**YOUR OBJECTIVE**
Look through the data below for the line with "left back paw: (1492, 1187)" and the line with "root of tail: (399, 671)", then output those two and all lines in between, exactly as written.

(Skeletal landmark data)
============================================================
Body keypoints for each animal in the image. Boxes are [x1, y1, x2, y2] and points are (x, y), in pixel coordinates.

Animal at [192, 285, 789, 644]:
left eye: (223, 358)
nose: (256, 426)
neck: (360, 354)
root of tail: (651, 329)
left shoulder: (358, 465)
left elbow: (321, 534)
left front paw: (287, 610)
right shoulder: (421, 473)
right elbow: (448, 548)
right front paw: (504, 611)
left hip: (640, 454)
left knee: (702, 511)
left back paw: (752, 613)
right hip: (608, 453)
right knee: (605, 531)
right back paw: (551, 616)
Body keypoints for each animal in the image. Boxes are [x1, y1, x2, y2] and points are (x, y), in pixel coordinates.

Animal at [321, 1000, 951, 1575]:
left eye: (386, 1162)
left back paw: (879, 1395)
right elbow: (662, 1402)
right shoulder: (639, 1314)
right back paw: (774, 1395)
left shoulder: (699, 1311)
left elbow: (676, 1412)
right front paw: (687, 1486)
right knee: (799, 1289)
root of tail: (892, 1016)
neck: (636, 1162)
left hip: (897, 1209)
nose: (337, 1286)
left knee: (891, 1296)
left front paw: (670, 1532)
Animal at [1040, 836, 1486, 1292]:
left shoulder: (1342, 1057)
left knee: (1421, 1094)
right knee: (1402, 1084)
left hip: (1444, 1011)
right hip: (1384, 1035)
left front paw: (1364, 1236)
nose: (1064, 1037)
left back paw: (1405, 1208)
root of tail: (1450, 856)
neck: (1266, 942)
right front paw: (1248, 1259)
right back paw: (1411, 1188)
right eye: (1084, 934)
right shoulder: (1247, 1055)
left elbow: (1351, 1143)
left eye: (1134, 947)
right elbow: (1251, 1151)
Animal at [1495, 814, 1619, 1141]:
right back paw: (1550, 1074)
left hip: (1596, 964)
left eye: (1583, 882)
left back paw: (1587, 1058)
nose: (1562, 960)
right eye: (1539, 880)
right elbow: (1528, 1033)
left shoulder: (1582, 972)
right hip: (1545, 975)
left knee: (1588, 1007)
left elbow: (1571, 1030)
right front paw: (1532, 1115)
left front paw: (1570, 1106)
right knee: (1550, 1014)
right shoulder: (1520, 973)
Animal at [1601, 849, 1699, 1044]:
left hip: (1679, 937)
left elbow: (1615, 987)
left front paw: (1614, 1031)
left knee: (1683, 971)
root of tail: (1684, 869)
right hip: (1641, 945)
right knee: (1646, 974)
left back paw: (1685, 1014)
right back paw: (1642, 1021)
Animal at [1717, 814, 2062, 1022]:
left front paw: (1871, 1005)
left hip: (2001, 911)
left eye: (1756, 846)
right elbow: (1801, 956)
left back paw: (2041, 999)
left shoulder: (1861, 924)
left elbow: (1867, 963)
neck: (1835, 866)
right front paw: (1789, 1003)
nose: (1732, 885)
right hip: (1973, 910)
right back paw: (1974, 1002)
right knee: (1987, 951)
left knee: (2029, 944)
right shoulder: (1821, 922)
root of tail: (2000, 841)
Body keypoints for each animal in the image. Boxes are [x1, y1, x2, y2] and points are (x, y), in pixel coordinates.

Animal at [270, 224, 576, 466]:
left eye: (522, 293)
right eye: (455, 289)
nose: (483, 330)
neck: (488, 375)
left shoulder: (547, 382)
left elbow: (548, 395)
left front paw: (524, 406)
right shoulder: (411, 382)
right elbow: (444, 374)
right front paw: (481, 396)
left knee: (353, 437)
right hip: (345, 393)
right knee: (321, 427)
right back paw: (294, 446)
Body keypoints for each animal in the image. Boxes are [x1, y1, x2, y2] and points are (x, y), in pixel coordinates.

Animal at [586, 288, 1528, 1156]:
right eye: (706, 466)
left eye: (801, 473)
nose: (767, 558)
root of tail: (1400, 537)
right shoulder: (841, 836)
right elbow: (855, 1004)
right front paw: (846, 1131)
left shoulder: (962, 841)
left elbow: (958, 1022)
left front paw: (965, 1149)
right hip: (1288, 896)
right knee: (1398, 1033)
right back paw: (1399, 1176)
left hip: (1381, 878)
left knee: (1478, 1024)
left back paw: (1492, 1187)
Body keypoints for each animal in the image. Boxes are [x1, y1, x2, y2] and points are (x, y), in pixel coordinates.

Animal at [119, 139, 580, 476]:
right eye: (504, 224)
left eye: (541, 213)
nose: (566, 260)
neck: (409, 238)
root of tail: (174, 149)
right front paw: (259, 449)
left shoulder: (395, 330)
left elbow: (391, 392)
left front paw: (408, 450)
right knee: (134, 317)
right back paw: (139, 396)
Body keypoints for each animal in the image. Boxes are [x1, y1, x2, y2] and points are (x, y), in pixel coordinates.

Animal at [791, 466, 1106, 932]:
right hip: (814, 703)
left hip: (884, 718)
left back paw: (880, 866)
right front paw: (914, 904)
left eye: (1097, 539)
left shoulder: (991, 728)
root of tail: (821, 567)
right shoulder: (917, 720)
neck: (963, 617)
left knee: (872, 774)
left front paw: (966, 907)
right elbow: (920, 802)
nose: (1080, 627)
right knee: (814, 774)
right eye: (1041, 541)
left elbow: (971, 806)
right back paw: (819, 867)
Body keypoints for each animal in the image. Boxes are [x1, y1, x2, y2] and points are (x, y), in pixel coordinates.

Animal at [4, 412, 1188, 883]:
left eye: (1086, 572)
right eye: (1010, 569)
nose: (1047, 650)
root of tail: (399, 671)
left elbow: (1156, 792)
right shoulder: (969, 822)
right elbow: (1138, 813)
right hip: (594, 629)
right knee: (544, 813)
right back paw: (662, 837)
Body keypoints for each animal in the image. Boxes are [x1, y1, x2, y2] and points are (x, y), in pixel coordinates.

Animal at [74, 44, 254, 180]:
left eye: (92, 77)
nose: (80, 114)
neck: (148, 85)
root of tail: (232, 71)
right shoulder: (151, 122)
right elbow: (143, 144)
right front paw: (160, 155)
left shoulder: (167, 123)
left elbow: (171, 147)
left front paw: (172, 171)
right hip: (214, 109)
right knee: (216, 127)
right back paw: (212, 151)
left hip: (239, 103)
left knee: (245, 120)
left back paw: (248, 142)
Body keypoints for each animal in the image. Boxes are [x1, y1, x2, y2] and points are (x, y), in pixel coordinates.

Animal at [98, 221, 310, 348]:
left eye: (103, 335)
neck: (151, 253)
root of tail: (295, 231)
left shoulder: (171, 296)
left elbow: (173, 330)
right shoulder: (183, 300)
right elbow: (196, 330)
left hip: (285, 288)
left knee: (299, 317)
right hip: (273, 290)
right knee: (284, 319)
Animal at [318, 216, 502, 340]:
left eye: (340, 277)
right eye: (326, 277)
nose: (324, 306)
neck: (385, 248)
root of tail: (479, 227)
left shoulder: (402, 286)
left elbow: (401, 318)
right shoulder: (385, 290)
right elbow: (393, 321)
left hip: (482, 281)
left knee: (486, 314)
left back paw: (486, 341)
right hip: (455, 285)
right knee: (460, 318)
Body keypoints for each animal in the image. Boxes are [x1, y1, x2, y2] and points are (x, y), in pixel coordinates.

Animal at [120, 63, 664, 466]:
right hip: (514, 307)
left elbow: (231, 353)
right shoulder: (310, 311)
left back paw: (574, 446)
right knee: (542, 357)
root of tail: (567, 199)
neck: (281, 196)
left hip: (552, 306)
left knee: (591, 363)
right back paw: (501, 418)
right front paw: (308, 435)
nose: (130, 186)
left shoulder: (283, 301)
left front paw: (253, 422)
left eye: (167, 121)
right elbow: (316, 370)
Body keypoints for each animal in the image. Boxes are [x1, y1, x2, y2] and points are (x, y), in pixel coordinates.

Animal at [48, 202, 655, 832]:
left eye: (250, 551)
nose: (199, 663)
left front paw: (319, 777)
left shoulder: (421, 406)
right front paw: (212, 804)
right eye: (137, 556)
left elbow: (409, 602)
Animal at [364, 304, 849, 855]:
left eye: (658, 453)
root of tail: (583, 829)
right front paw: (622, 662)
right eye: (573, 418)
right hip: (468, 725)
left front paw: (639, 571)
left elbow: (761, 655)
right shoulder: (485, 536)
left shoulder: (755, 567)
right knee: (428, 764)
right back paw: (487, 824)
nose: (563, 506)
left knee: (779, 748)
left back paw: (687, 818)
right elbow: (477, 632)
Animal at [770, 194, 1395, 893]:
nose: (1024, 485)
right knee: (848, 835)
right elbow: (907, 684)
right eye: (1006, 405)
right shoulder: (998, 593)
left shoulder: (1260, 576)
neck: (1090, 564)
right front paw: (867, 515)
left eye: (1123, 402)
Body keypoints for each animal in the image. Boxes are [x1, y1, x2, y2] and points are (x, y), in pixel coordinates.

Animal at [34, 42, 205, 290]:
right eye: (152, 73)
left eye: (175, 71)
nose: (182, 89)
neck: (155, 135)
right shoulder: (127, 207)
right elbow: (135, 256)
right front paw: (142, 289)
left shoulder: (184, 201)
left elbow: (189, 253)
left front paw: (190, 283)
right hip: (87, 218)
============================================================
**TASK OUTPUT**
left back paw: (1492, 1187)
Body keypoints for each animal in the image. Boxes are [x1, y1, x2, y2] and points are (x, y), in pixel coordinates.

Animal at [119, 139, 580, 476]:
right eye: (504, 224)
left eye: (541, 213)
nose: (566, 260)
neck: (409, 238)
root of tail: (174, 149)
right front paw: (259, 449)
left shoulder: (395, 330)
left elbow: (391, 392)
left front paw: (408, 450)
right knee: (134, 317)
right back paw: (139, 396)
Body keypoints for each animal in the image. Boxes are [x1, y1, x2, y2] and points are (x, y), in pixel coordinates.

Animal at [791, 466, 1106, 932]:
right hip: (814, 703)
left hip: (884, 718)
left back paw: (880, 866)
right front paw: (914, 904)
left eye: (1097, 539)
left shoulder: (991, 728)
root of tail: (821, 567)
right shoulder: (917, 720)
neck: (963, 617)
left knee: (872, 774)
left front paw: (966, 907)
right elbow: (920, 802)
nose: (1080, 627)
right knee: (814, 774)
right eye: (1041, 541)
left elbow: (971, 806)
right back paw: (819, 867)
Body keypoints for each animal in the image. Boxes are [x1, y1, x2, y2] and points are (x, y), in pixel coordinates.

Animal at [4, 412, 1188, 883]:
left eye: (1086, 572)
right eye: (1010, 569)
nose: (1047, 650)
root of tail: (399, 671)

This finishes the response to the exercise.